Display Standard Message Dialog

? tab(-10, AG_MESSAGEBOXSTD); flag1; flag2; msg; tilde; title; chr(127);

AG_MESSAGEBOXSTD (17) displays a standard Windows message box dialog, which consists of a title bar, text message (up to 1024 characters) and a set of buttons as in the following example. Note how different versions of Windows produce different versions of the dialog, with no changes to the A-Shell code.
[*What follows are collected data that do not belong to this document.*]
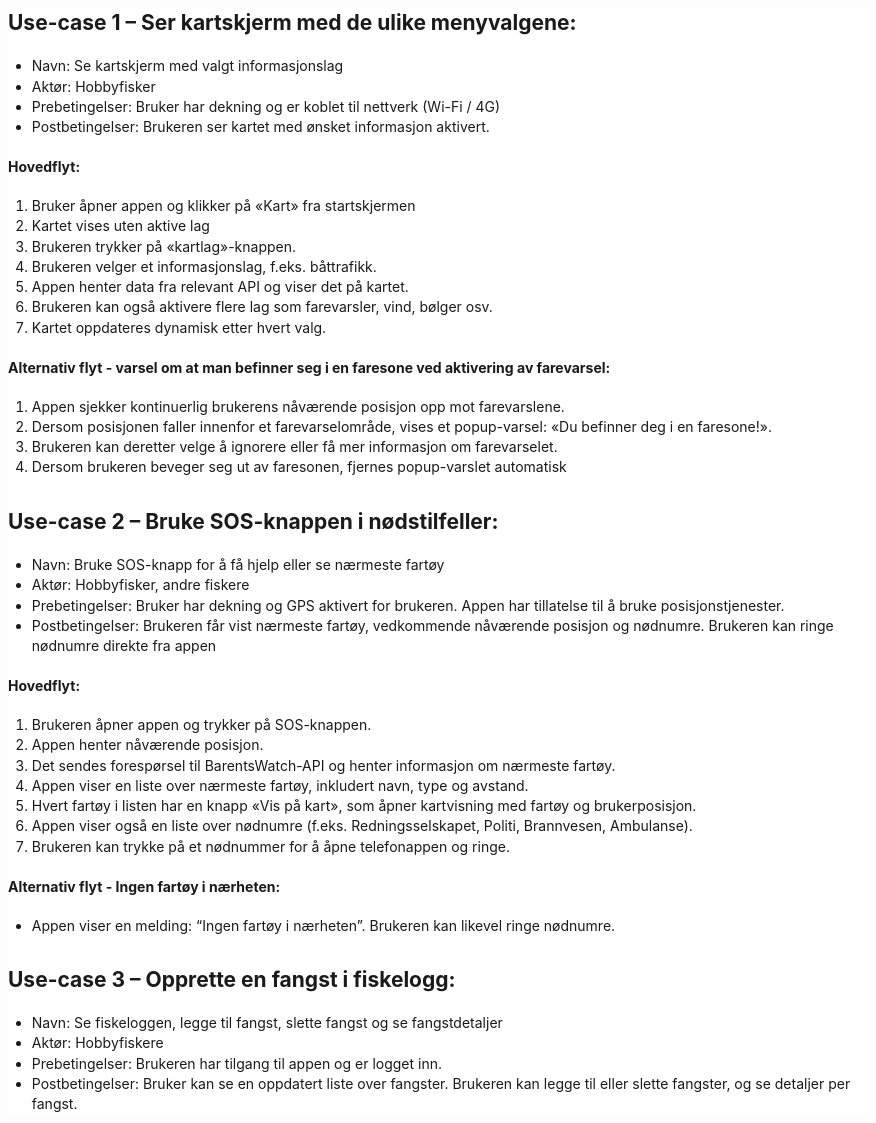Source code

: ## Use-case 1 – Ser kartskjerm med de ulike menyvalgene:
- Navn: Se kartskjerm med valgt informasjonslag 
- Aktør: Hobbyfisker
- Prebetingelser: Bruker har dekning og er koblet til nettverk (Wi-Fi / 4G)
- Postbetingelser: Brukeren ser kartet med ønsket informasjon aktivert.

#### Hovedflyt:
1.	Bruker åpner appen og klikker på «Kart» fra startskjermen
2.	Kartet vises uten aktive lag
3.	Brukeren trykker på «kartlag»-knappen.
4.	Brukeren velger et informasjonslag, f.eks. båttrafikk.
5.	Appen henter data fra relevant API og viser det på kartet.
6.	Brukeren kan også aktivere flere lag som farevarsler, vind, bølger osv.
7.	Kartet oppdateres dynamisk etter hvert valg.

#### Alternativ flyt - varsel om at man befinner seg i en faresone ved aktivering av farevarsel:
1.	Appen sjekker kontinuerlig brukerens nåværende posisjon opp mot farevarslene.
2.	Dersom posisjonen faller innenfor et farevarselområde, vises et popup-varsel: «Du befinner deg i en faresone!».
3.	Brukeren kan deretter velge å ignorere eller få mer informasjon om farevarselet.
4.	Dersom brukeren beveger seg ut av faresonen, fjernes popup-varslet automatisk


## Use-case 2 – Bruke SOS-knappen i nødstilfeller:
- Navn: Bruke SOS-knapp for å få hjelp eller se nærmeste fartøy
- Aktør: Hobbyfisker, andre fiskere
- Prebetingelser: Bruker har dekning og GPS aktivert for brukeren. Appen har tillatelse til å bruke posisjonstjenester.
- Postbetingelser: Brukeren får vist nærmeste fartøy, vedkommende nåværende posisjon og nødnumre. Brukeren kan ringe nødnumre direkte fra appen

#### Hovedflyt:
1.	Brukeren åpner appen og trykker på SOS-knappen.
2.	Appen henter nåværende posisjon.
3.	Det sendes forespørsel til BarentsWatch-API og henter informasjon om nærmeste fartøy.
4.	Appen viser en liste over nærmeste fartøy, inkludert navn, type og avstand.
5.	Hvert fartøy i listen har en knapp «Vis på kart», som åpner kartvisning med fartøy og brukerposisjon.
6.	Appen viser også en liste over nødnumre (f.eks. Redningsselskapet, Politi, Brannvesen, Ambulanse).
7.	Brukeren kan trykke på et nødnummer for å åpne telefonappen og ringe.

#### Alternativ flyt - Ingen fartøy i nærheten:
-	Appen viser en melding: “Ingen fartøy i nærheten”. Brukeren kan likevel ringe nødnumre.

## Use-case 3 – Opprette en fangst i fiskelogg:
- Navn: Se fiskeloggen, legge til fangst, slette fangst og se fangstdetaljer
- Aktør: Hobbyfiskere
- Prebetingelser: Brukeren har tilgang til appen og er logget inn.
- Postbetingelser: Bruker kan se en oppdatert liste over fangster. Brukeren kan legge til eller slette fangster, og se detaljer per fangst.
Note that MSGBOX.SBX provides a more convenient interface to this function, and offers the additional bonus of detecting if the environment doesn’t support GUI functions, implementing the message box in text mode via INMEMO.SBR if necessary.

Parameters

flag1

A single character whose ASCII value is 32 plus the sum of a single choice from each of the following two tables (a button choice and an icon choice):

Value

Button Option

0

OK button

1

OK and CANCEL buttons

2

ABORT / RETRY / IGNORE buttons

3

YES / NO / CANCEL buttons

4

YES /NO buttons

5

RETRY / CANCEL buttons

 

Value

Icon Option

16

ICON: "X" (stop)

32

ICON: "?" (question)

48

ICON: "!" (exclamation)

64

ICON: "i" (information)

 

For example, the sample message dialog above would have set the flag1 parameter to chr(32+2+48)

flag2

A single character whose ASCII value is 32 plus the sum of zero or more options from the following table:

Value

Description

1

Default is button #2

2

Default is button #3

4

Dialog is task modal

8

Dialog is system modal

64

Add a help button

 

msg

A text string containing the message to display in the body of the dialog.

title

A text string to be displayed on the title bar of the dialog.

Example

! simple test of AG_MSGBOXSTD (from doc)

 

++include ashinc:ashell.def

 

MAP1 A,F

 

? TAB(-10,AG_MESSAGEBOXSTD);chr(32+2+48);chr(32+1+4); &

    "Best man tried on the bride's ring.";chr(13); &

    "Now he can't get it off.~Wedding ceremony crisis.";chr(127);

 

xcall ACCEPT,A    ! receive response (see notes below)

 

END

 

Notes

The dialog returns a single byte to the keyboard buffer indicating which button was pushed, according to the following table:

Return Char

Description

33

OK

34

Cancel

35

Abort

36

Retry

37

Ignore

38

Yes

39

No

40

A

41

Help

 

Unlike the "OK/Cancel Message Dialog (-10,4),which appears as a short but wide dialog along the bottom of the window, this one is more rectangular and appears in the middle of the screen. Also, unlike the OK/Cancel dialog which is really only suitable for single-line messages, this one can handle up to 1024 characters. You can break the lines explicitly, as in the example above, with a chr(13), or you can rely on the routine itself to break the lines as it sees fit.